Obama's Education Plans: Little Evidence, Lots of Big Government


Obama's Education Plans: Little Evidence, Lots of Big Government

Jan 28th, 2014 2 min read
Lindsey M. Burke

Director, Center for Education Policy and Will Skillman Fellow in Education

Lindsey Burke researches and writes on federal and state education issues.

The State of the Union touched on education from pre-K through higher education, with one overriding theme: more intervention from Washington.

President Obama’s call for billions in new federal spending on a massive preschool program — a Race to the Top for four-year-olds — should be approached with caution. Policymakers at every level of government should be aware that the evidence from existing programs raises doubts about their efficacy — not to mention the significant costs to taxpayers. The type of large-scale government preschool program the Obama administration seeks is more likely to resemble the failed Head Start program than high-quality early-education programs.

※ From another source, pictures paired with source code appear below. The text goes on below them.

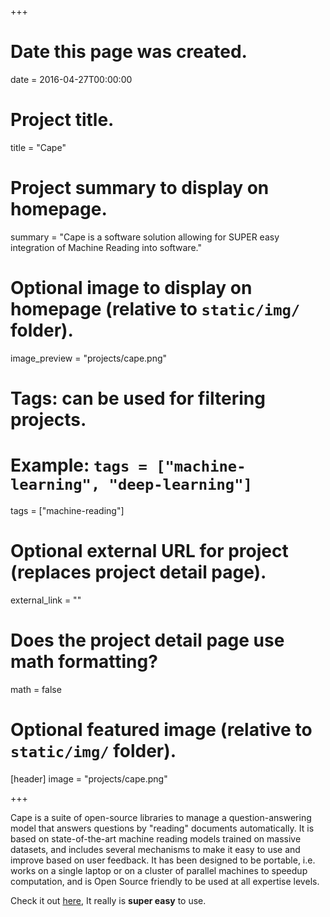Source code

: +++
# Date this page was created.
date = 2016-04-27T00:00:00

# Project title.
title = "Cape"

# Project summary to display on homepage.
summary = "Cape is a software solution allowing for SUPER easy integration of Machine Reading into software."

# Optional image to display on homepage (relative to `static/img/` folder).
image_preview = "projects/cape.png"

# Tags: can be used for filtering projects.
# Example: `tags = ["machine-learning", "deep-learning"]`
tags = ["machine-reading"]

# Optional external URL for project (replaces project detail page).
external_link = ""

# Does the project detail page use math formatting?
math = false

# Optional featured image (relative to `static/img/` folder).

[header]
image = "projects/cape.png"

+++

Cape is a suite of open-source libraries to manage a question-answering model that answers questions by "reading" documents automatically. It is based on state-of-the-art machine reading models trained on massive datasets, and includes several mechanisms to make it easy to use and improve based on user feedback. It has been designed to be portable, i.e. works on a single laptop or on a cluster of parallel machines to speedup computation, and is Open Source friendly to be used at all expertise levels.

Check it out [here]([https://github.com/bloomsburyai/cape-webservices), It really is **super easy** to use.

The president also talked about the need to improve STEM (Science, technology, engineering, and mathematics) education. But his Washington approach has this backwards: Rather than more federal intervention, states should be free to opt out of No Child Left Behind and target dollars toward their top education priorities. If a state wants to prioritize STEM education, it can do so by promoting parental choice in education to ensure students can attend schools that meet their unique learning needs, expanding online learning, allowing for alternative teacher certification, linking teacher pay to performance and differentiating pay to reflect the needs of high-demand fields, and rejecting Common Core national standards and tests (which do not prepare students for quality STEM educations).

Finally, the president discussed increasing access to higher education. More federal subsidies is not the way to increase access to college — more generous subsidies, in fact, enable universities to raise tuition. Since 1982, the cost of attending college has increased 439 percent — more than four times the rate of inflation. Instead, policymakers can take an important first step in increasing access to higher education by decoupling federal financing from accreditation.

As Heritage has detailed in the past:

Policymakers are in a unique situation to hasten such reform by supporting the customization of higher education for students. In particular, policymakers should back the decoupling of accreditation from federal financial aid subsidies, a reform that would provide independent entities the opportunity to credential courses and skills.

While President Obama’s prescriptions would grow federal intervention at all levels of education, conservatives in Congress have proposals that would actually restore state and local control. As Senator Mike Lee noted in his tea-party response to the SOTU, “inequality — real inequality — is trapping poor children in failing schools to benefit bureaucrats and union bosses. It’s penalizing low-income parents for getting married, or getting better jobs.”

Senator Lee mentioned legislative proposals that would help achieve many of the conservative alternatives above. Senator John Cornyn of Texas has introduced a bill that would allow states to opt out of No Child Left Behind. Senator Tim Scott (R., S.C.) is promoting school choice. And Senator Lee himself is sponsoring legislation to reform higher education accreditation, “making it more accessible and affordable for lower-income and non-traditional students.”

 - Lindsey Burke is the Will Skillman Fellow in Education at the Heritage Foundation.